Halilovic Mehmed, Meurers Thierry, Otte Karen, Prasser Fabian
Berlin Institute of Health at Charité - Universitätsmedizin Berlin, Medical Informatics Group, Charitéplatz 1, 10117, Berlin, Germany.
BMC Med Inform Decis Mak. 2025 Mar 12;25(1):129. doi: 10.1186/s12911-025-02959-z.
Sharing health data holds great potential for advancing medical research but also poses many challenges, including the need to protect people's privacy. One approach to address this is data anonymization, which refers to the process of altering or transforming a dataset to preserve the privacy of the individuals contributing data. To this, privacy models have been designed to measure risks and optimization algorithms can be used to transform data to achieve a good balance between risks reduction and the preservation of the dataset's utility. However, this process is computationally complex and challenging to apply to large datasets. Previously suggested parallel algorithms have been tailored to specific risk models, utility models and transformation methods.
We present a novel parallel algorithm that supports a wide range of methods for measuring risks, optimizing utility and transforming data. The algorithm trades data utility for parallelization, by anonymizing partitions of the dataset in parallel. To ensure the correctness of the anonymization process, the algorithm carefully controls the process and if needed rearranges partitions and performs additional transformations.
We demonstrate the effectiveness of our method through an open-source implementation. Our experiments show that our approach can reduce execution times by up to one order of magnitude with minor impacts on output data utility in a wide range of scenarios.

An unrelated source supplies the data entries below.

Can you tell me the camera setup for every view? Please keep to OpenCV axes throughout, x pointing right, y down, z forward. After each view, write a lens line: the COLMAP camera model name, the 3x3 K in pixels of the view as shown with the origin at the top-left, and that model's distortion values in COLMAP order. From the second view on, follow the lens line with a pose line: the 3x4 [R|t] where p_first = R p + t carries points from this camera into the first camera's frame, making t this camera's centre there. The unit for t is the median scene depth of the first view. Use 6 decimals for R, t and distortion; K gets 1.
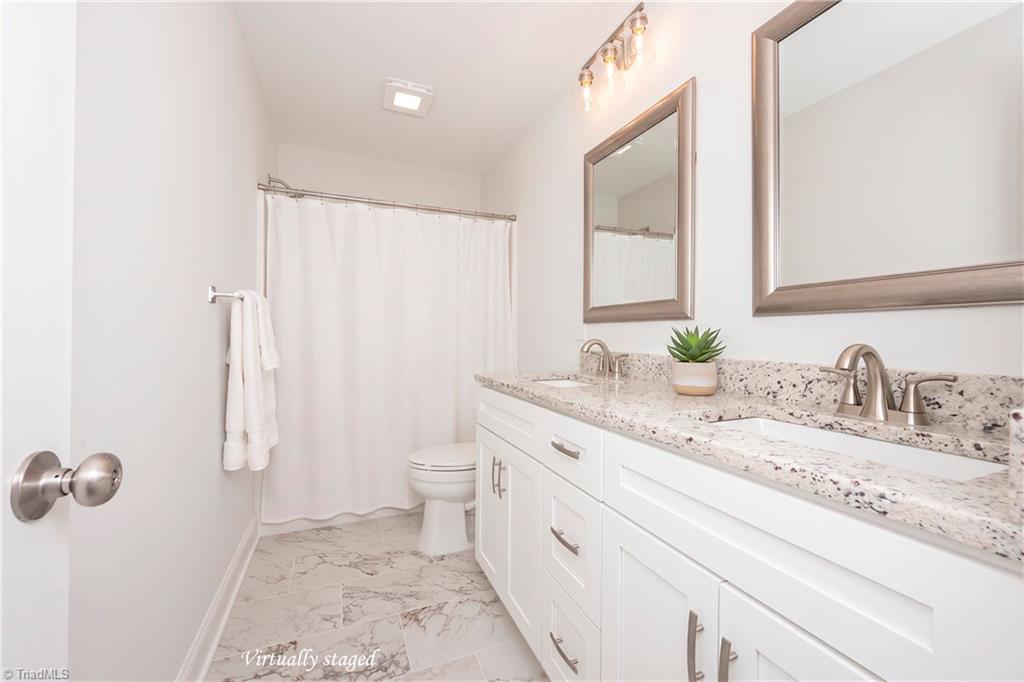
lens RADIAL K [[408.0, 0, 512.7], [0, 408.0, 330.5], [0, 0, 1]] dist [0.000329, -0.000141]
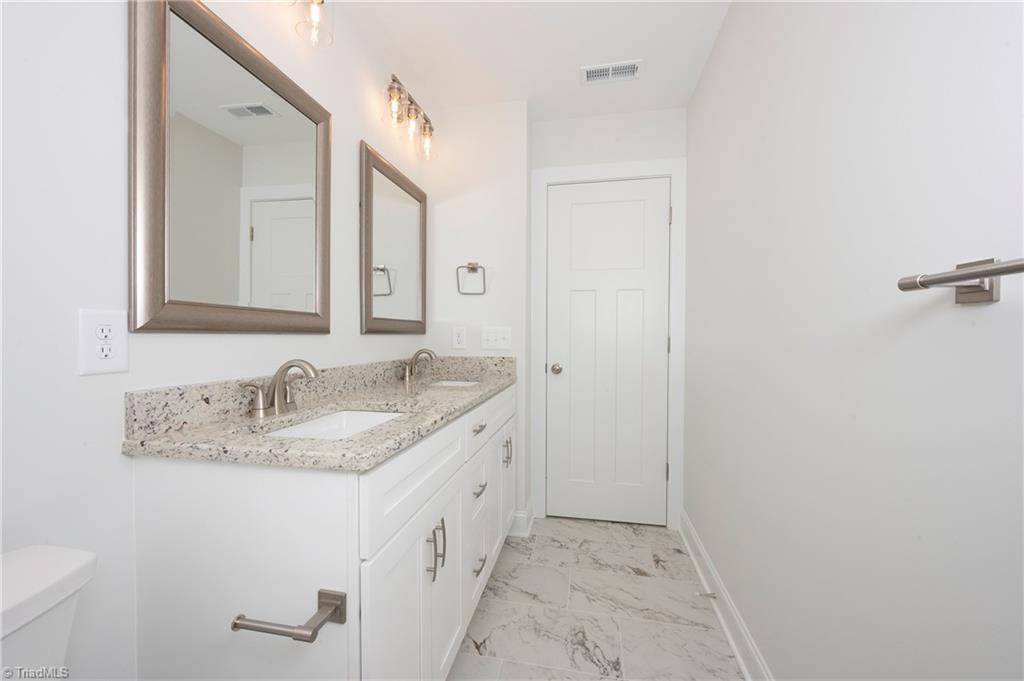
lens RADIAL K [[402.3, 0, 512.0], [0, 402.3, 340.5], [0, 0, 1]] dist [0.001445, -0.000415]
pose [[-0.824797, 0.032344, 0.564503, -0.569522], [0.035938, 0.999343, -0.004750, 0.011809], [-0.564286, 0.016369, -0.825417, 1.565409]]
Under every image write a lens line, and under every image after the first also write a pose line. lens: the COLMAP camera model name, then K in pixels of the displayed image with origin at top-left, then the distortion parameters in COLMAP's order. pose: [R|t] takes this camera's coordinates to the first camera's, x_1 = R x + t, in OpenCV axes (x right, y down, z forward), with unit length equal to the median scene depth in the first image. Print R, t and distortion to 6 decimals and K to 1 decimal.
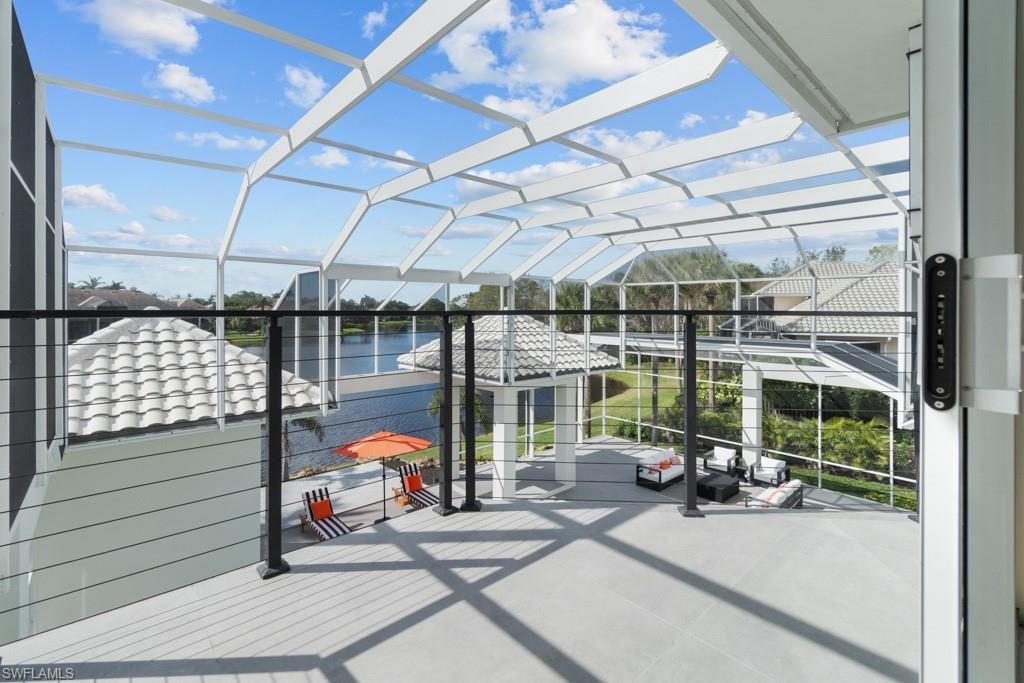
lens RADIAL K [[446.1, 0, 497.5], [0, 446.1, 309.1], [0, 0, 1]] dist [0.013998, -0.000634]
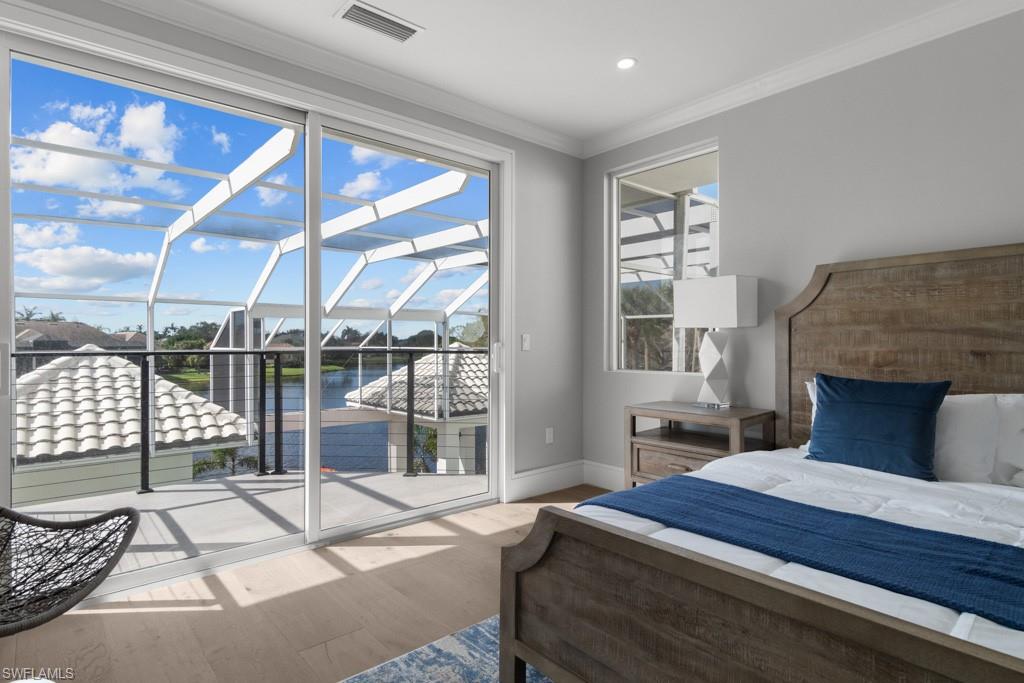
lens RADIAL K [[537.5, 0, 512.0], [0, 537.5, 341.7], [0, 0, 1]] dist [0.003346, -0.000477]
pose [[0.999994, -0.002904, 0.002074, 0.218109], [0.002908, 0.999994, -0.001948, -0.005232], [-0.002068, 0.001954, 0.999996, -0.265176]]
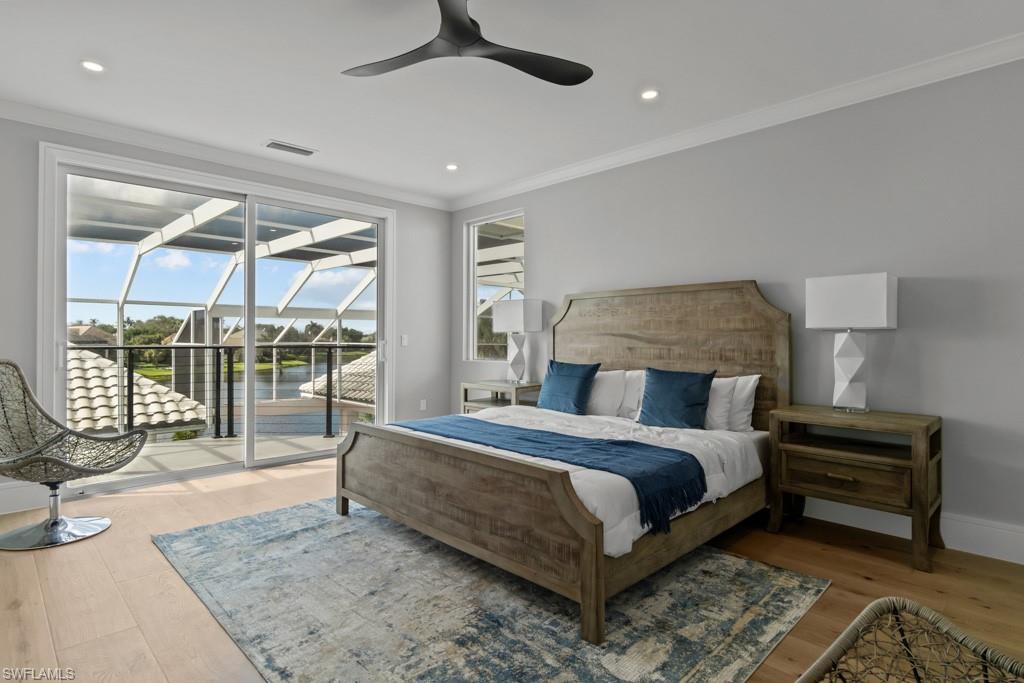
lens RADIAL K [[537.5, 0, 512.4], [0, 537.5, 337.4], [0, 0, 1]] dist [0.003346, -0.000477]
pose [[0.998144, 0.000942, 0.060886, 0.324046], [-0.000820, 0.999998, -0.002042, -0.008281], [-0.060888, 0.001988, 0.998143, -0.481114]]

Our novel P4 algorithm for parallel and distributed data anonymization is, to the best of our knowledge, the first to systematically support a wide variety of privacy, transformation and utility models.
共享健康数据在推动医学研究方面具有巨大潜力,但也带来了诸多挑战,其中包括保护人们隐私的必要性。解决这一问题的一种方法是数据匿名化,它指的是对数据集进行更改或转换的过程,以保护贡献数据的个人隐私。为此,已经设计了隐私模型来衡量风险,并且可以使用优化算法来转换数据,以在降低风险和保持数据集效用之间实现良好平衡。然而,这个过程计算复杂,难以应用于大型数据集。先前提出的并行算法是针对特定的风险模型、效用模型和转换方法量身定制的。
我们提出了一种新颖的并行算法,该算法支持多种用于衡量风险、优化效用和转换数据的方法。该算法通过并行匿名化数据集的分区,以牺牲数据效用为代价来实现并行化。为确保匿名化过程的正确性,该算法仔细控制过程,并在需要时重新排列分区并执行额外的转换。
我们通过开源实现展示了我们方法的有效性。我们的实验表明,在广泛的场景中,我们的方法可以将执行时间减少多达一个数量级,同时对输出数据效用的影响较小。
据我们所知,我们用于并行和分布式数据匿名化的新颖P4算法是第一个系统支持多种隐私、转换和效用模型的算法。